** What to produce **
Give back all of the records exactly.
_ _ _
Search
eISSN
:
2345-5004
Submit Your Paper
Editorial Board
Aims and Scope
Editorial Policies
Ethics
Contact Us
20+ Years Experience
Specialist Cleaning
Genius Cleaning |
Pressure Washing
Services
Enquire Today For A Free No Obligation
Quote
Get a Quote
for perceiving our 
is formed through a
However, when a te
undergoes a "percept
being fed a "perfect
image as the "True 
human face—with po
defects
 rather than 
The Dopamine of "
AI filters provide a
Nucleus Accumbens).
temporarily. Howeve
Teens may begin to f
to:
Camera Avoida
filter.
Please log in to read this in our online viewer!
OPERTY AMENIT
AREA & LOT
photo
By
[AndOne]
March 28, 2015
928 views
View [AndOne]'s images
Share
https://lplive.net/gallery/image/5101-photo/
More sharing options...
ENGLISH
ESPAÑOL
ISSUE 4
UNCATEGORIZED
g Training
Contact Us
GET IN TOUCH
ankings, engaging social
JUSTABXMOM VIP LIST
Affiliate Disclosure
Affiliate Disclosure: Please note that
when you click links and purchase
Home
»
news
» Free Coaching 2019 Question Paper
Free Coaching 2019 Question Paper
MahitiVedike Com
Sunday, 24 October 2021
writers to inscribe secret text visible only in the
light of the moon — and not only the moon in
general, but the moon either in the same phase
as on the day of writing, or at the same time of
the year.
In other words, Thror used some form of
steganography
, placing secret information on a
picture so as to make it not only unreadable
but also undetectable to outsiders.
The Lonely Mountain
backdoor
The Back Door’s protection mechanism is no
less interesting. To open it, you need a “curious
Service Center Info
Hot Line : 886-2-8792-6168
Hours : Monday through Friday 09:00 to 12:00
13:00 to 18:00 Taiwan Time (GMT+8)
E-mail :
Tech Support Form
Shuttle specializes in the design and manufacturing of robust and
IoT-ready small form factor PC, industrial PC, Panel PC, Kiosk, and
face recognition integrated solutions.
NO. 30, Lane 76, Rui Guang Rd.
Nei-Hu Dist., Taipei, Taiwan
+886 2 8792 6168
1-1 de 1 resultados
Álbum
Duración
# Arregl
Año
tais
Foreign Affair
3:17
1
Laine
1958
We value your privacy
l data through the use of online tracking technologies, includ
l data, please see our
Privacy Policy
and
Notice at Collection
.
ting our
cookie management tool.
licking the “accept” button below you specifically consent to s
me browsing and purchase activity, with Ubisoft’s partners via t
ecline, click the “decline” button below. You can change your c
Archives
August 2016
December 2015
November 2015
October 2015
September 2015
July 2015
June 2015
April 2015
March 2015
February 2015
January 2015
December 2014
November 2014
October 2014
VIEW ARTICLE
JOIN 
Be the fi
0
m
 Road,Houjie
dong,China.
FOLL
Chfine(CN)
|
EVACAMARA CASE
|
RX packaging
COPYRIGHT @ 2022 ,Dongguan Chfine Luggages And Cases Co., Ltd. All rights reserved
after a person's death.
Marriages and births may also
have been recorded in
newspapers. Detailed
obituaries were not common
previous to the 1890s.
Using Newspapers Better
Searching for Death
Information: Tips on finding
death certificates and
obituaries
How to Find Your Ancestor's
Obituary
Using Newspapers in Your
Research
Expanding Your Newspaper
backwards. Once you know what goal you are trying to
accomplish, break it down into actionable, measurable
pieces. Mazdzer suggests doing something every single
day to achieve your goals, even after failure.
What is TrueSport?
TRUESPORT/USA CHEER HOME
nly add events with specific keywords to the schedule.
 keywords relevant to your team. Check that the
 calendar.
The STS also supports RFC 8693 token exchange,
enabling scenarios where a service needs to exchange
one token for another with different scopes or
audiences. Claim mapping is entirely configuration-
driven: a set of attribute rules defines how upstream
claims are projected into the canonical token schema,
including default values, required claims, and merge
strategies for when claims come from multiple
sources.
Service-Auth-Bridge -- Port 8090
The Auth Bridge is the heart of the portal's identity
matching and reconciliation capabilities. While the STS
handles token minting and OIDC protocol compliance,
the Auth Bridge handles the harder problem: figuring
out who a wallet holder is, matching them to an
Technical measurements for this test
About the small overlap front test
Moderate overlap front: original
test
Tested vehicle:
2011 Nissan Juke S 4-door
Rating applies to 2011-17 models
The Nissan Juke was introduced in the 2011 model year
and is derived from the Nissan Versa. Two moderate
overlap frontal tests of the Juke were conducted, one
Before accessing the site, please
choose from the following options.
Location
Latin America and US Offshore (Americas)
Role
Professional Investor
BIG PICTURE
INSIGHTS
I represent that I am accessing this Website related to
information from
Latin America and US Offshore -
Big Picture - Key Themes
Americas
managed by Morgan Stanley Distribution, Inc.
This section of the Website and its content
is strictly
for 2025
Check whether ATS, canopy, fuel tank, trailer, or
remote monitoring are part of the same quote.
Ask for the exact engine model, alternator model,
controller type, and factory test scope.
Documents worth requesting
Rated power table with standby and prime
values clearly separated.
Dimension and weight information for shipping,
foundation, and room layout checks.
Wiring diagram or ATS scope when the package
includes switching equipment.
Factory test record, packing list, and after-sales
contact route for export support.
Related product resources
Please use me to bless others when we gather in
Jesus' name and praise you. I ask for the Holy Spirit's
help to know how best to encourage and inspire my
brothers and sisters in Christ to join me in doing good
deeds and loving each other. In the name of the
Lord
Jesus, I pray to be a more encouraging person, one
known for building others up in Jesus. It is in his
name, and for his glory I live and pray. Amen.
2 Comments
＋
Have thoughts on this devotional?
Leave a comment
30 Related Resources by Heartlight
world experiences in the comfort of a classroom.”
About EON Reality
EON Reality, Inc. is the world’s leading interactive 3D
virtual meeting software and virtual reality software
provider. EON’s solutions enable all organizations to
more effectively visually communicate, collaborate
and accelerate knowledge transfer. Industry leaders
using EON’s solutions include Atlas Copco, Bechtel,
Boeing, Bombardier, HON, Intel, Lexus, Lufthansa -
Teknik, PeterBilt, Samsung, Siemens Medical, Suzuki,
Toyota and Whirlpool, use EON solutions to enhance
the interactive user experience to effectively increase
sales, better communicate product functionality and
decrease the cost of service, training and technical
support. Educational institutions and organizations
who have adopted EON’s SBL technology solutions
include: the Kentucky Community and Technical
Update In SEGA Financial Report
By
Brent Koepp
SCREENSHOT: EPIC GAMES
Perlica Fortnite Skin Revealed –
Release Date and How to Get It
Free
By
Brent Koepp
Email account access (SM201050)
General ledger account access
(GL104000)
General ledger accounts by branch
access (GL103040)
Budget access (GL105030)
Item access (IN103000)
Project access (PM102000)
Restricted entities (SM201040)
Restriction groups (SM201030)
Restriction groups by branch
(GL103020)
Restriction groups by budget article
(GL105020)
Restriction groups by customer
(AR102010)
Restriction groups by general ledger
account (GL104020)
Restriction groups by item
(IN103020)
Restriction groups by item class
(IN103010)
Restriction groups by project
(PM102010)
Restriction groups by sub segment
_ _ _
** Your response **
Search
eISSN
:
2345-5004
Submit Your Paper
Editorial Board
Aims and Scope
Editorial Policies
Ethics
Contact Us
20+ Years Experience
Specialist Cleaning
Genius Cleaning |
Pressure Washing
Services
Enquire Today For A Free No Obligation
Quote
Get a Quote
for perceiving our 
is formed through a
However, when a te
undergoes a "percept
being fed a "perfect
image as the "True 
human face—with po
defects
 rather than 
The Dopamine of "
AI filters provide a
Nucleus Accumbens).
temporarily. Howeve
Teens may begin to f
to:
Camera Avoida
filter.
Please log in to read this in our online viewer!
OPERTY AMENIT
AREA & LOT
photo
By
[AndOne]
March 28, 2015
928 views
View [AndOne]'s images
Share
https://lplive.net/gallery/image/5101-photo/
More sharing options...
ENGLISH
ESPAÑOL
ISSUE 4
UNCATEGORIZED
g Training
Contact Us
GET IN TOUCH
ankings, engaging social
JUSTABXMOM VIP LIST
Affiliate Disclosure
Affiliate Disclosure: Please note that
when you click links and purchase
Home
»
news
» Free Coaching 2019 Question Paper
Free Coaching 2019 Question Paper
MahitiVedike Com
Sunday, 24 October 2021
writers to inscribe secret text visible only in the
light of the moon — and not only the moon in
general, but the moon either in the same phase
as on the day of writing, or at the same time of
the year.
In other words, Thror used some form of
steganography
, placing secret information on a
picture so as to make it not only unreadable
but also undetectable to outsiders.
The Lonely Mountain
backdoor
The Back Door’s protection mechanism is no
less interesting. To open it, you need a “curious
Service Center Info
Hot Line : 886-2-8792-6168
Hours : Monday through Friday 09:00 to 12:00
13:00 to 18:00 Taiwan Time (GMT+8)
E-mail :
Tech Support Form
Shuttle specializes in the design and manufacturing of robust and
IoT-ready small form factor PC, industrial PC, Panel PC, Kiosk, and
face recognition integrated solutions.
NO. 30, Lane 76, Rui Guang Rd.
Nei-Hu Dist., Taipei, Taiwan
+886 2 8792 6168
1-1 de 1 resultados
Álbum
Duración
# Arregl
Año
tais
Foreign Affair
3:17
1
Laine
1958
We value your privacy
l data through the use of online tracking technologies, includ
l data, please see our
Privacy Policy
and
Notice at Collection
.
ting our
cookie management tool.
licking the “accept” button below you specifically consent to s
me browsing and purchase activity, with Ubisoft’s partners via t
ecline, click the “decline” button below. You can change your c
Archives
August 2016
December 2015
November 2015
October 2015
September 2015
July 2015
June 2015
April 2015
March 2015
February 2015
January 2015
December 2014
November 2014
October 2014
VIEW ARTICLE
JOIN 
Be the fi
0
m
 Road,Houjie
dong,China.
FOLL
Chfine(CN)
|
EVACAMARA CASE
|
RX packaging
COPYRIGHT @ 2022 ,Dongguan Chfine Luggages And Cases Co., Ltd. All rights reserved
after a person's death.
Marriages and births may also
have been recorded in
newspapers. Detailed
obituaries were not common
previous to the 1890s.
Using Newspapers Better
Searching for Death
Information: Tips on finding
death certificates and
obituaries
How to Find Your Ancestor's
Obituary
Using Newspapers in Your
Research
Expanding Your Newspaper
backwards. Once you know what goal you are trying to
accomplish, break it down into actionable, measurable
pieces. Mazdzer suggests doing something every single
day to achieve your goals, even after failure.
What is TrueSport?
TRUESPORT/USA CHEER HOME
nly add events with specific keywords to the schedule.
 keywords relevant to your team. Check that the
 calendar.
The STS also supports RFC 8693 token exchange,
enabling scenarios where a service needs to exchange
one token for another with different scopes or
audiences. Claim mapping is entirely configuration-
driven: a set of attribute rules defines how upstream
claims are projected into the canonical token schema,
including default values, required claims, and merge
strategies for when claims come from multiple
sources.
Service-Auth-Bridge -- Port 8090
The Auth Bridge is the heart of the portal's identity
matching and reconciliation capabilities. While the STS
handles token minting and OIDC protocol compliance,
the Auth Bridge handles the harder problem: figuring
out who a wallet holder is, matching them to an
Technical measurements for this test
About the small overlap front test
Moderate overlap front: original
test
Tested vehicle:
2011 Nissan Juke S 4-door
Rating applies to 2011-17 models
The Nissan Juke was introduced in the 2011 model year
and is derived from the Nissan Versa. Two moderate
overlap frontal tests of the Juke were conducted, one
Before accessing the site, please
choose from the following options.
Location
Latin America and US Offshore (Americas)
Role
Professional Investor
BIG PICTURE
INSIGHTS
I represent that I am accessing this Website related to
information from
Latin America and US Offshore -
Big Picture - Key Themes
Americas
managed by Morgan Stanley Distribution, Inc.
This section of the Website and its content
is strictly
for 2025
Check whether ATS, canopy, fuel tank, trailer, or
remote monitoring are part of the same quote.
Ask for the exact engine model, alternator model,
controller type, and factory test scope.
Documents worth requesting
Rated power table with standby and prime
values clearly separated.
Dimension and weight information for shipping,
foundation, and room layout checks.
Wiring diagram or ATS scope when the package
includes switching equipment.
Factory test record, packing list, and after-sales
contact route for export support.
Related product resources
Please use me to bless others when we gather in
Jesus' name and praise you. I ask for the Holy Spirit's
help to know how best to encourage and inspire my
brothers and sisters in Christ to join me in doing good
deeds and loving each other. In the name of the
Lord
Jesus, I pray to be a more encouraging person, one
known for building others up in Jesus. It is in his
name, and for his glory I live and pray. Amen.
2 Comments
＋
Have thoughts on this devotional?
Leave a comment
30 Related Resources by Heartlight
world experiences in the comfort of a classroom.”
About EON Reality
EON Reality, Inc. is the world’s leading interactive 3D
virtual meeting software and virtual reality software
provider. EON’s solutions enable all organizations to
more effectively visually communicate, collaborate
and accelerate knowledge transfer. Industry leaders
using EON’s solutions include Atlas Copco, Bechtel,
Boeing, Bombardier, HON, Intel, Lexus, Lufthansa -
Teknik, PeterBilt, Samsung, Siemens Medical, Suzuki,
Toyota and Whirlpool, use EON solutions to enhance
the interactive user experience to effectively increase
sales, better communicate product functionality and
decrease the cost of service, training and technical
support. Educational institutions and organizations
who have adopted EON’s SBL technology solutions
include: the Kentucky Community and Technical
Update In SEGA Financial Report
By
Brent Koepp
SCREENSHOT: EPIC GAMES
Perlica Fortnite Skin Revealed –
Release Date and How to Get It
Free
By
Brent Koepp
Email account access (SM201050)
General ledger account access
(GL104000)
General ledger accounts by branch
access (GL103040)
Budget access (GL105030)
Item access (IN103000)
Project access (PM102000)
Restricted entities (SM201040)
Restriction groups (SM201030)
Restriction groups by branch
(GL103020)
Restriction groups by budget article
(GL105020)
Restriction groups by customer
(AR102010)
Restriction groups by general ledger
account (GL104020)
Restriction groups by item
(IN103020)
Restriction groups by item class
(IN103010)
Restriction groups by project
(PM102010)
Restriction groups by sub segment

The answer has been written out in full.